Great! Since the return type is very specific, it shouldn't be called findsymbol now of course.

Want to make a PR? Then we can ask users to test.

jasonbking commented 5 years ago

It appears Oracle (at least in Solaris 11.4, I didn't check other versions) have marked getrandom(2) as a public, committed interface (despite it appearing in the syscall section, the assumption is still that you use the libc wrapper to call it). illumos still appears to consider it a private interface. We usually discourage things outside of the illumos source tree from using private interfaces. That being said, there's also no reason getrandom(2) couldn't be updated to a public interface if it makes sense to (assuming the illumos community agrees) -- given that both Linux and FreeBSD (at least as of FBSD 12) appear to support the same interface, it probably wouldn't be a hard sell. The whole public/private thing is just a tool to hopefully communicate things may or may not change in a backwards-incompatible manner -- illumos is after all open source, so there's nothing stopping anyone from using whatever interfaces they want.

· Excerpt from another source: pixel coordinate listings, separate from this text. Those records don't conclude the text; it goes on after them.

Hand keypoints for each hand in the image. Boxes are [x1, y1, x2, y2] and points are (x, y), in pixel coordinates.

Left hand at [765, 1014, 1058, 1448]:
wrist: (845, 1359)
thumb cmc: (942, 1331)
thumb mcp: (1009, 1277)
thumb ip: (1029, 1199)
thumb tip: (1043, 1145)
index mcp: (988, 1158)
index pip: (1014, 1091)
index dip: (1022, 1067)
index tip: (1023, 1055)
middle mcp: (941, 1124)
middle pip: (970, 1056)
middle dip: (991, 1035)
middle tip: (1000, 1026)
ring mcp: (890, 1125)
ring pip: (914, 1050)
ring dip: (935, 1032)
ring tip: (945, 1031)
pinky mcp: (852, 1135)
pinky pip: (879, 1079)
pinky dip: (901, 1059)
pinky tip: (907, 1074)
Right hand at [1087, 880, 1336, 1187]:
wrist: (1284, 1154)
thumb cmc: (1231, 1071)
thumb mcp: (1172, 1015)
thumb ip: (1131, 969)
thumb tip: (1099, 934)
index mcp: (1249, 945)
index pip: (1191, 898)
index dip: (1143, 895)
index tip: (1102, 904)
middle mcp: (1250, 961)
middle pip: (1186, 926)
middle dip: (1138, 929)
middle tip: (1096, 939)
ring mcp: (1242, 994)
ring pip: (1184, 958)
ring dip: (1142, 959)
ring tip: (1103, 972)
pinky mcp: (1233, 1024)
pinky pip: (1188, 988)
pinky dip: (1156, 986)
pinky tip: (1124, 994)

nagisa commented 5 years ago

Protip: you should not transmute that. Just implement the code the naive way and let the optimizer to deal with it instead.

nagisa commented 5 years ago

I’m also strongly considering proposing making a separate target for illumos. The two things are so incompatible by now that it makes no sense to consider them similar in any way.

jasonbking commented 5 years ago

After some unrelated issues, I have a change that should work on both illumos and Solaris (it's modeled a bit off @papertigers example as well as the weak and syscall macro in libstd::sys::unix (it would be awesome to have that macro available in the libc crate for feature detection on illumos and Solaris). Do you want/care if it's run through rustfmt (if so 2015 or 2018) before creating the PR?

papertigers commented 5 years ago

Protip: you should not transmute that. Just implement the code the naive way and let the optimizer to deal with it instead.

Could you clarify what you mean? Is there a better way to deal with telling the compiler the address we got back is actually the getrandom function?